[Data supplied Boundary: Start]

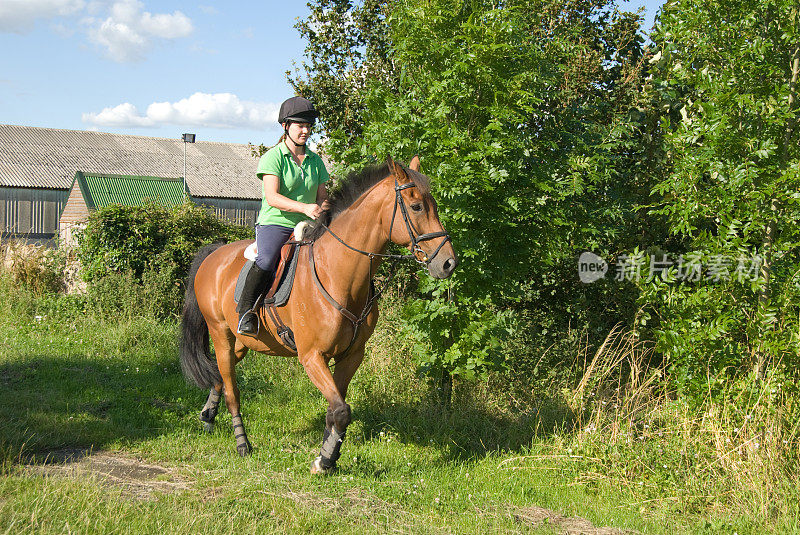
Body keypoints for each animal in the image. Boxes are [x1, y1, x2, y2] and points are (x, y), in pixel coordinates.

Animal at [180, 157, 456, 476]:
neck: (338, 272)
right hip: (220, 332)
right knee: (231, 389)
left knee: (219, 376)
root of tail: (215, 253)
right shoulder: (312, 356)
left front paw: (329, 456)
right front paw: (323, 461)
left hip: (242, 342)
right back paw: (242, 444)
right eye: (416, 207)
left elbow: (336, 409)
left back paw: (207, 416)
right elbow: (341, 410)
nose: (448, 263)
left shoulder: (352, 355)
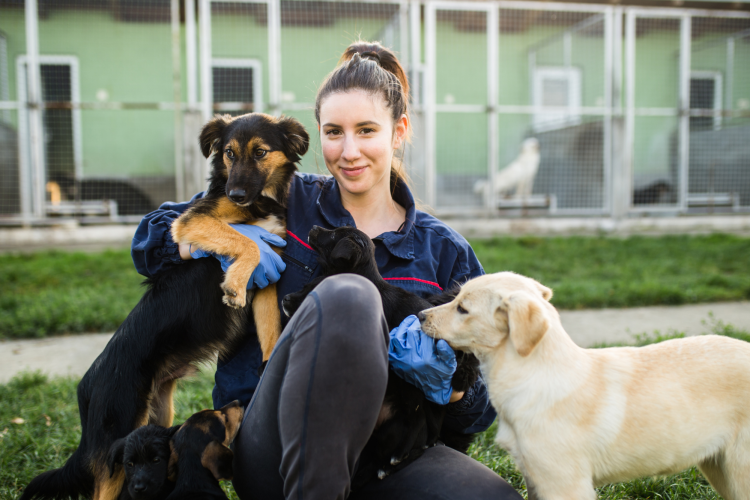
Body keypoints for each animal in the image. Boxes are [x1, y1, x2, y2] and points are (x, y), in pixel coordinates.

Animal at [21, 113, 308, 500]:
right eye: (229, 153)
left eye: (261, 152)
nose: (235, 194)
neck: (259, 203)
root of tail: (86, 390)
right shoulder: (193, 222)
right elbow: (245, 240)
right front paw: (233, 285)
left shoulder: (268, 275)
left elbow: (270, 327)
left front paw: (270, 360)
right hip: (118, 440)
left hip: (158, 423)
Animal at [420, 274, 750, 500]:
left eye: (462, 309)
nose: (420, 315)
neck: (534, 374)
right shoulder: (536, 479)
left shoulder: (566, 486)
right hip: (718, 468)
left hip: (739, 470)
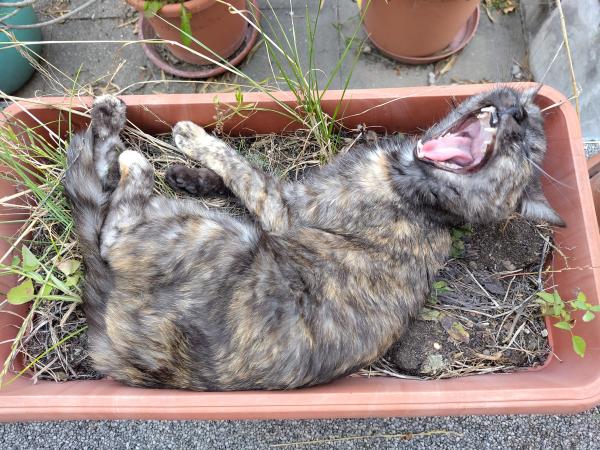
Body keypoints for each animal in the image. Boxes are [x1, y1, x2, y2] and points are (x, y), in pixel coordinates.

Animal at [63, 88, 564, 390]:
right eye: (524, 118)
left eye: (527, 147)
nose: (517, 111)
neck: (422, 195)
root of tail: (112, 348)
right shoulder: (290, 191)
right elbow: (240, 175)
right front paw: (189, 175)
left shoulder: (285, 208)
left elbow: (242, 169)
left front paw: (193, 139)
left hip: (213, 233)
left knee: (107, 225)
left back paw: (128, 150)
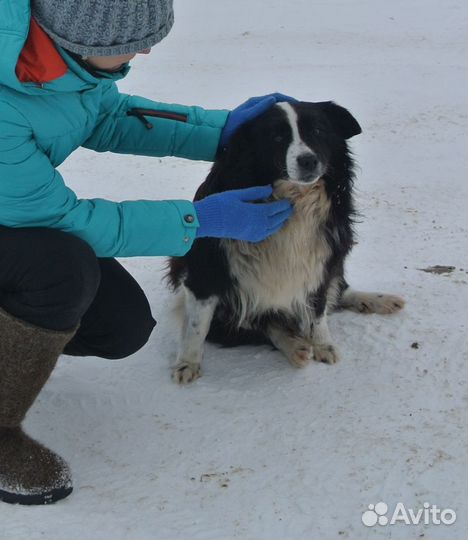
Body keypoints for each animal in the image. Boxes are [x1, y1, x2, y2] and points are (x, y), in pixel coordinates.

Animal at [166, 99, 404, 382]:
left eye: (318, 130)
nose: (308, 161)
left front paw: (323, 344)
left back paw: (376, 300)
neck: (293, 199)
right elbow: (197, 324)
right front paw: (187, 363)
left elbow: (318, 311)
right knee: (261, 324)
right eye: (277, 137)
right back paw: (294, 346)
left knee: (338, 291)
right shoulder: (207, 268)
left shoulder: (320, 259)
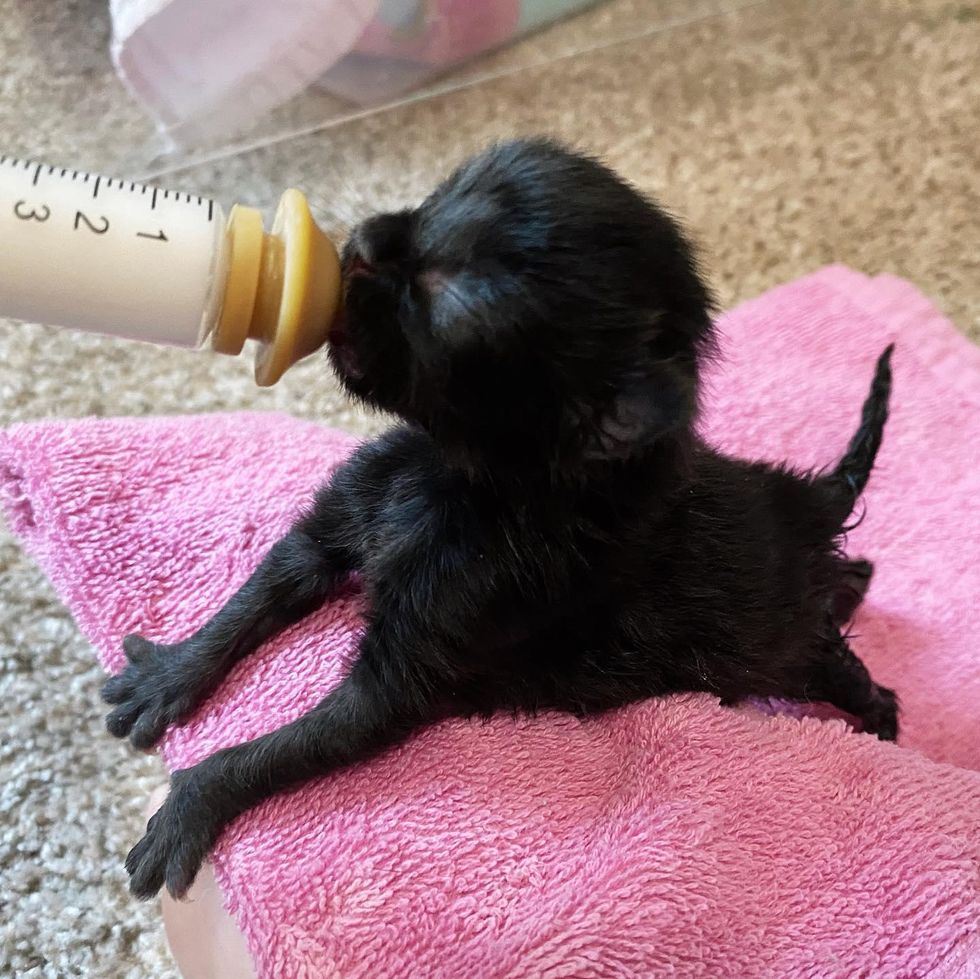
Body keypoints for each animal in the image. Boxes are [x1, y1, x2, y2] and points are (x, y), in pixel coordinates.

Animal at [101, 140, 896, 904]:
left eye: (444, 308)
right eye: (432, 200)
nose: (360, 244)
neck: (460, 478)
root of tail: (810, 503)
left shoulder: (402, 676)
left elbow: (271, 749)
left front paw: (189, 805)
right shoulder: (328, 530)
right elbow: (248, 602)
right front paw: (168, 675)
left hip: (788, 649)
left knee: (847, 669)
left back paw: (882, 722)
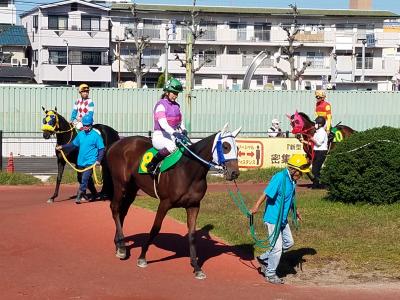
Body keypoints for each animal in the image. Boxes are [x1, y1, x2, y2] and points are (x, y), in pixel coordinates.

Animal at [106, 123, 241, 278]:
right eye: (225, 146)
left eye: (237, 148)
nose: (234, 173)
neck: (188, 170)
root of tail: (116, 144)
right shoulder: (164, 203)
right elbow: (155, 229)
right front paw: (142, 257)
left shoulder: (194, 206)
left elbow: (192, 235)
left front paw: (196, 267)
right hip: (120, 184)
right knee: (115, 208)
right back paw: (122, 248)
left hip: (132, 189)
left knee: (123, 212)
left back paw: (119, 244)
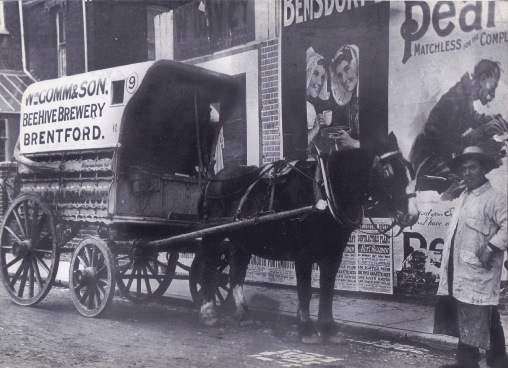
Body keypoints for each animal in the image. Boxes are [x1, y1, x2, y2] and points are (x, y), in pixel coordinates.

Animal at [196, 134, 418, 344]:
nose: (412, 216)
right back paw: (208, 312)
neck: (325, 192)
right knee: (207, 267)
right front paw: (307, 329)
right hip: (213, 236)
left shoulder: (334, 252)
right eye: (387, 172)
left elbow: (327, 289)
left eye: (410, 169)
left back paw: (243, 314)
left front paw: (329, 328)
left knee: (236, 274)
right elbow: (305, 289)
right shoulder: (303, 253)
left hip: (242, 240)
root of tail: (213, 180)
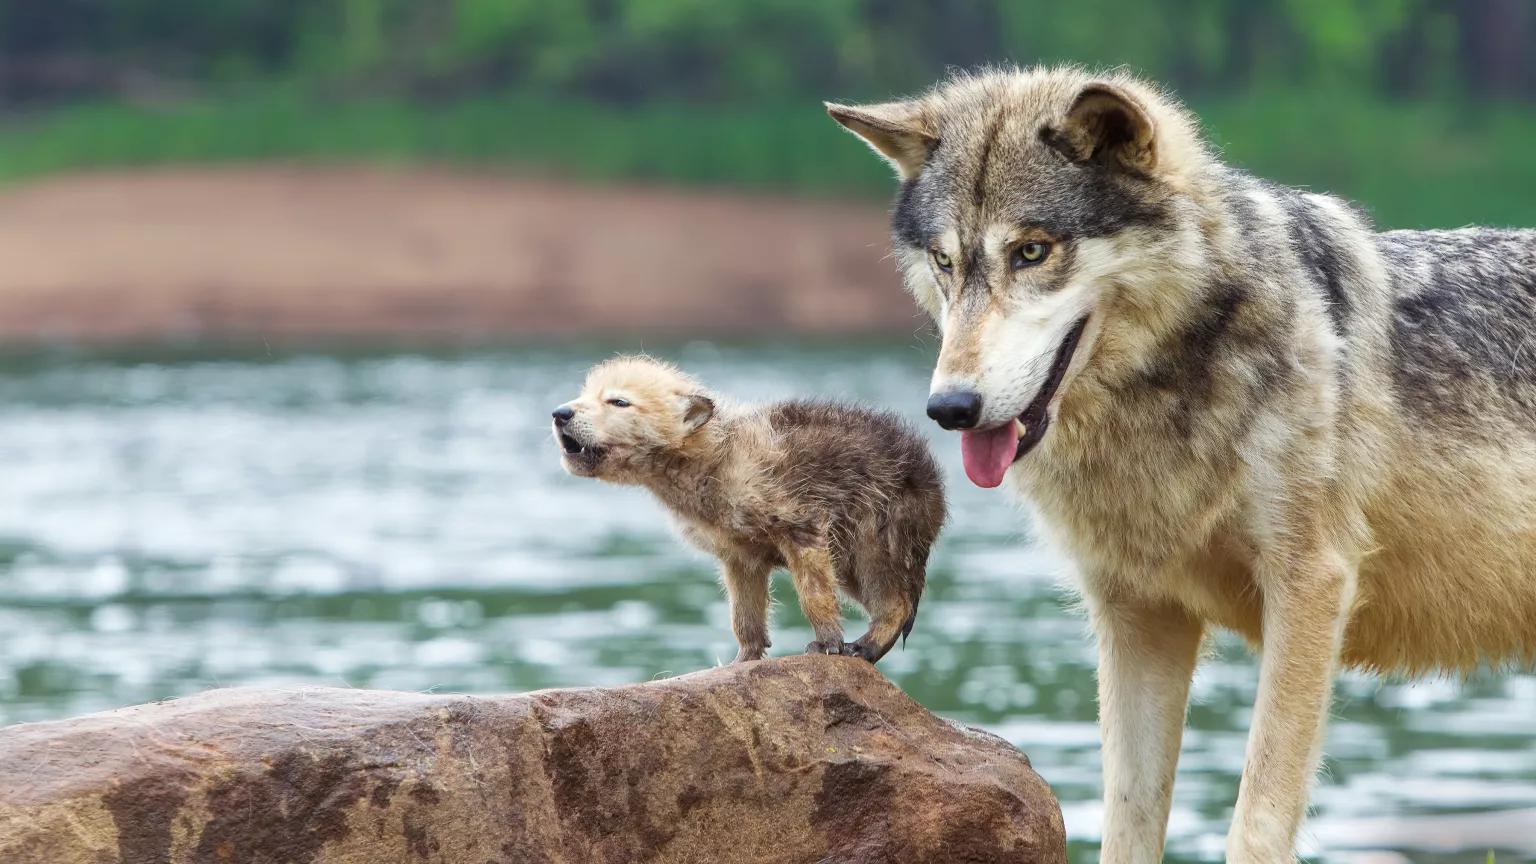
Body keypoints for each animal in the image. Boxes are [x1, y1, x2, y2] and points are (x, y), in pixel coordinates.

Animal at [835, 67, 1536, 860]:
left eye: (1032, 252)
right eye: (946, 262)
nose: (950, 406)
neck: (1167, 396)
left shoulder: (1311, 587)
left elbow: (1256, 819)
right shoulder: (1137, 615)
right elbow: (1127, 819)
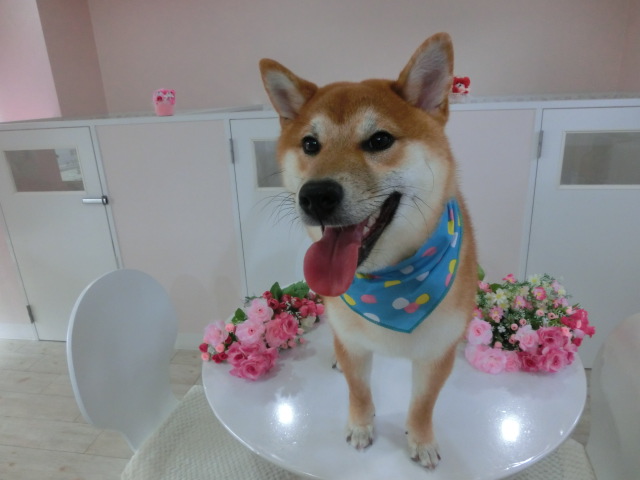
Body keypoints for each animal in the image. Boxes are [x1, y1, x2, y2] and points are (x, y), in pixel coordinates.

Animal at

[Data supplied Boundary: End]

_Task description_
Above are some records. Reproduce the lines from the one with "right elbow: (155, 229)" down to the one with "left back paw: (243, 314)", keeping both, and leave every picture out.

_Output of the exercise_
right elbow: (155, 229)
right front paw: (142, 257)
left shoulder: (194, 206)
left elbow: (192, 235)
left front paw: (196, 267)
right hip: (120, 184)
right knee: (115, 208)
right back paw: (122, 248)
left hip: (132, 189)
left knee: (123, 212)
left back paw: (119, 244)
Body keypoints for each animal in the image. Boxes are [x1, y1, x2, y2] and points are (x, y), in pixel coordinates.

Animal at [196, 134, 418, 344]:
nose: (412, 216)
right back paw: (208, 312)
neck: (325, 192)
right knee: (207, 267)
right front paw: (307, 329)
right hip: (213, 236)
left shoulder: (334, 252)
right eye: (387, 172)
left elbow: (327, 289)
left eye: (410, 169)
left back paw: (243, 314)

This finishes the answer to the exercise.